== Your instructions ==
Pick out every line in the records below that contains the word "value", and copy each of those lines in full.

== Records to process ==
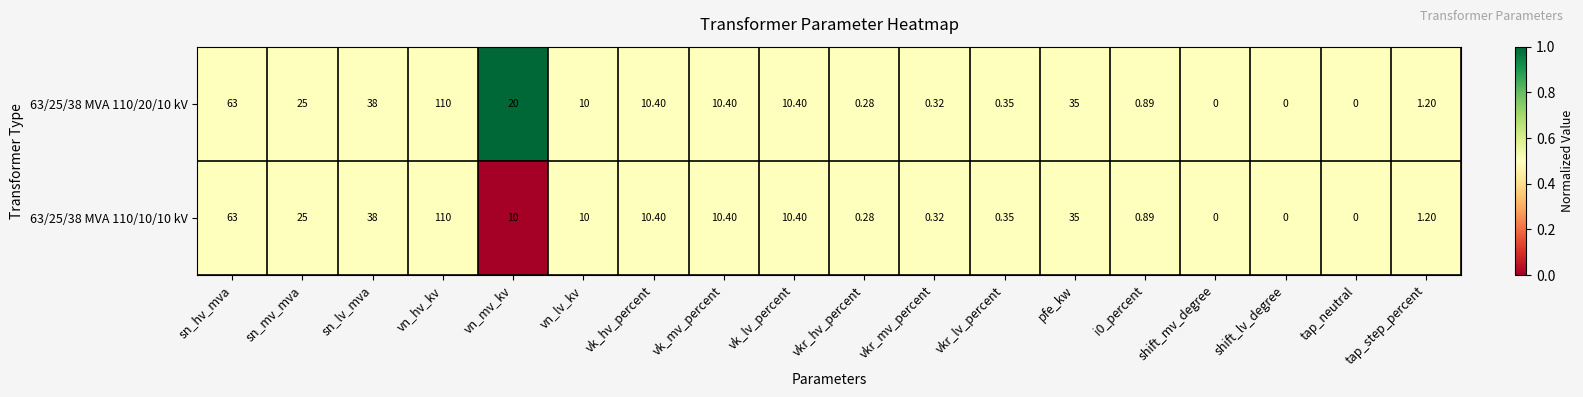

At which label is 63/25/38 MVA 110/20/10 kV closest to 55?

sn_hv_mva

...

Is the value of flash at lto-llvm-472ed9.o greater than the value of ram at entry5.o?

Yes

...

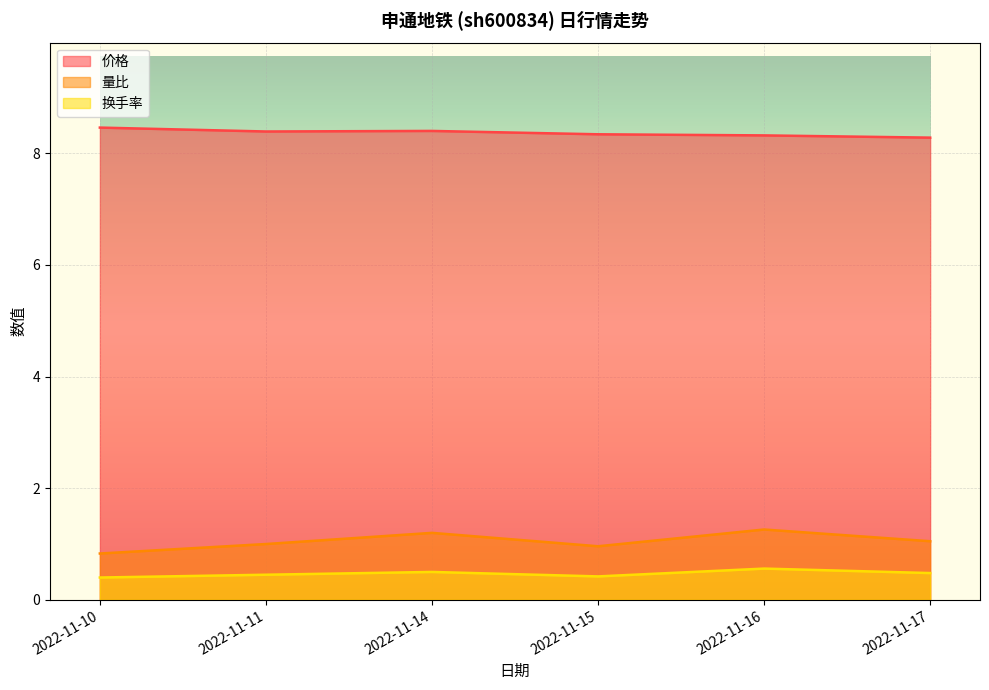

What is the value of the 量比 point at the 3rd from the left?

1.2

== Task output ==
Is the value of flash at lto-llvm-472ed9.o greater than the value of ram at entry5.o?
What is the value of the 量比 point at the 3rd from the left?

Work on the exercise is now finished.